The problem
Go through the data and report each line that holds the string "scroll".

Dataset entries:
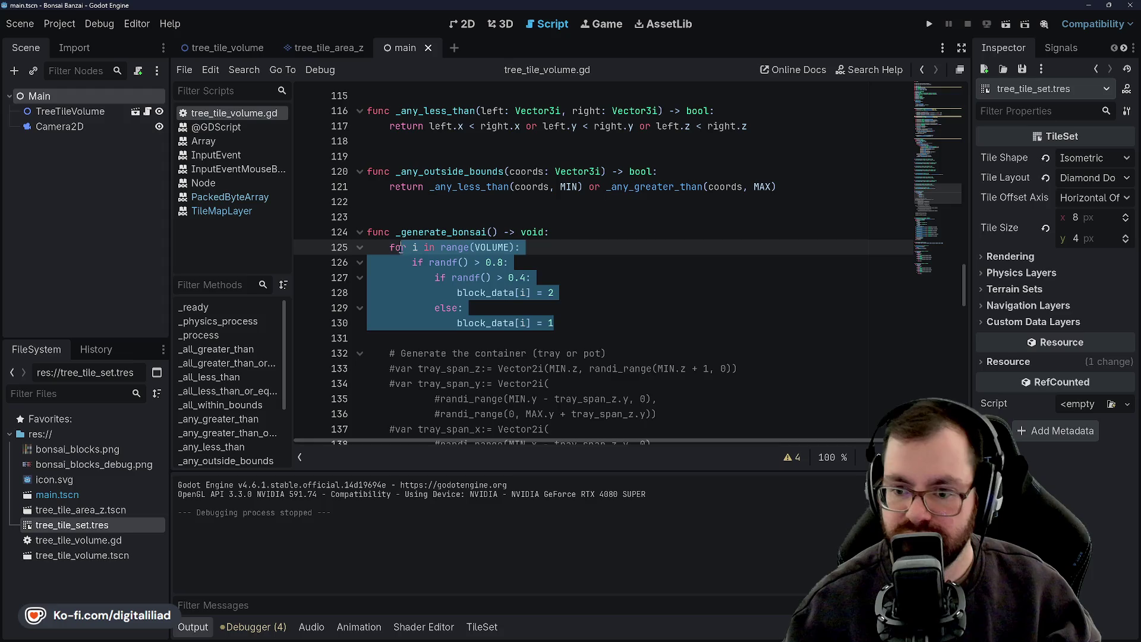
pyautogui.press('ctrl+k')
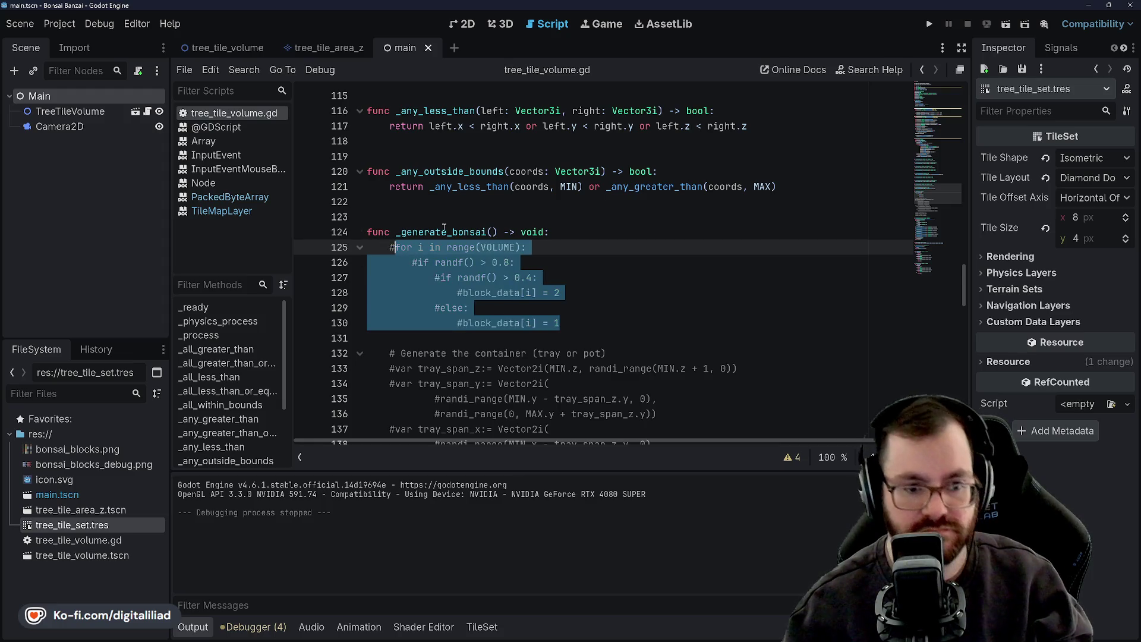
pyautogui.scroll(-3, 392, 250)
pyautogui.click(399, 262)
# Uncomment the tray generation block on lines 132–146, keeping line 132's heading commented with '#'
pyautogui.scroll(-1, 399, 178)
pyautogui.moveTo(390, 172); pyautogui.dragTo(800, 389)
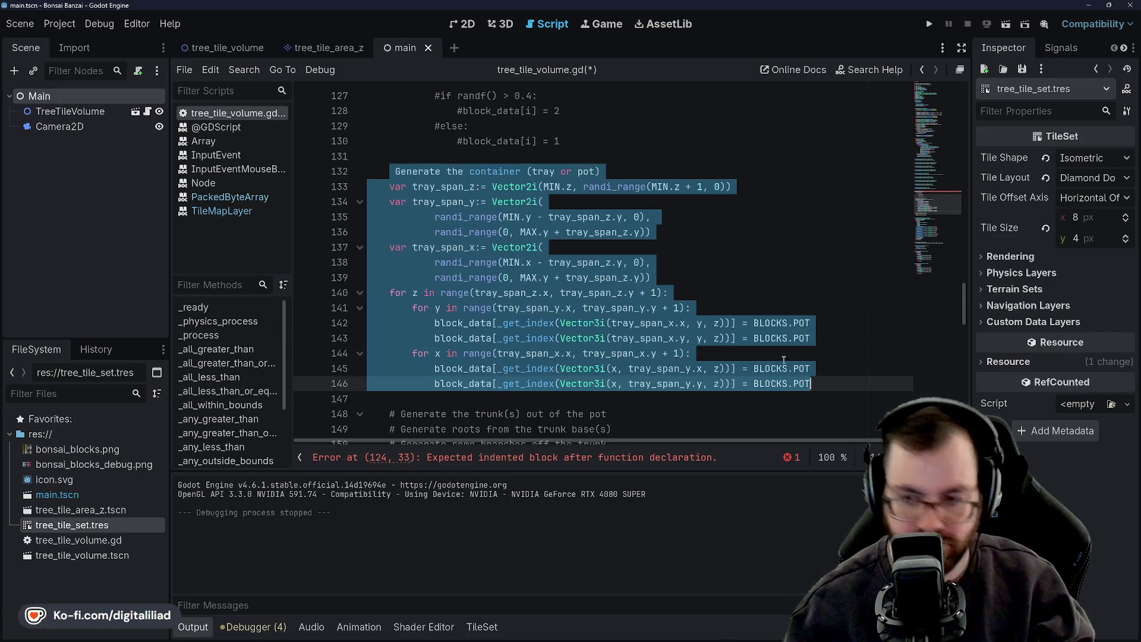
pyautogui.press('ctrl+k')
pyautogui.click(704, 262)
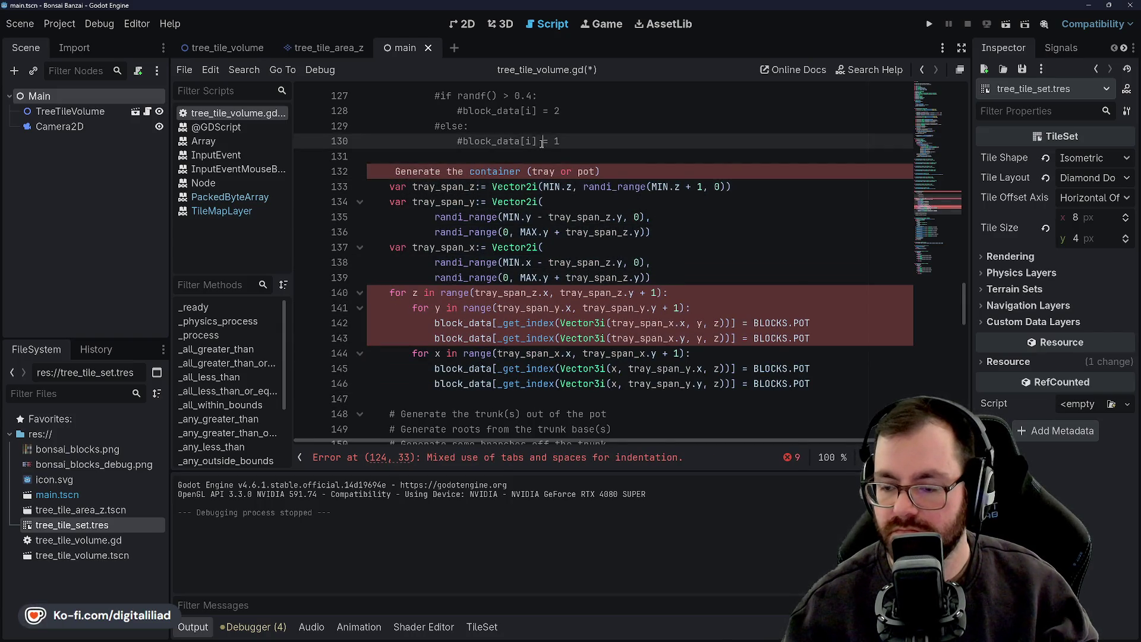
pyautogui.click(395, 171)
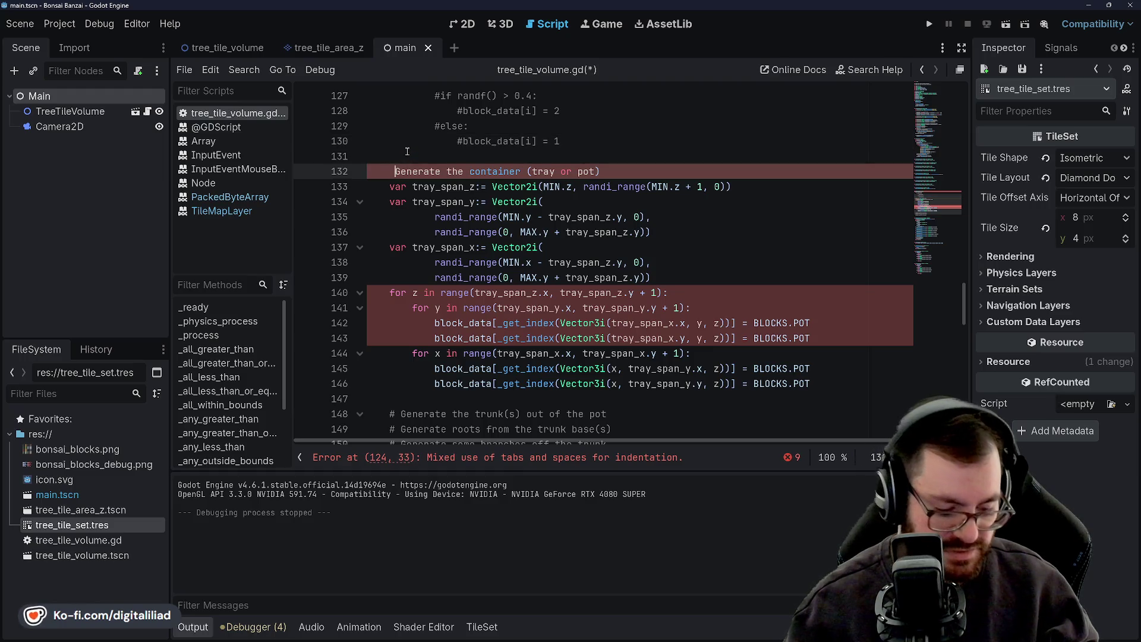
pyautogui.write('#')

Output for this task
pyautogui.scroll(-3, 392, 250)
pyautogui.scroll(-1, 399, 178)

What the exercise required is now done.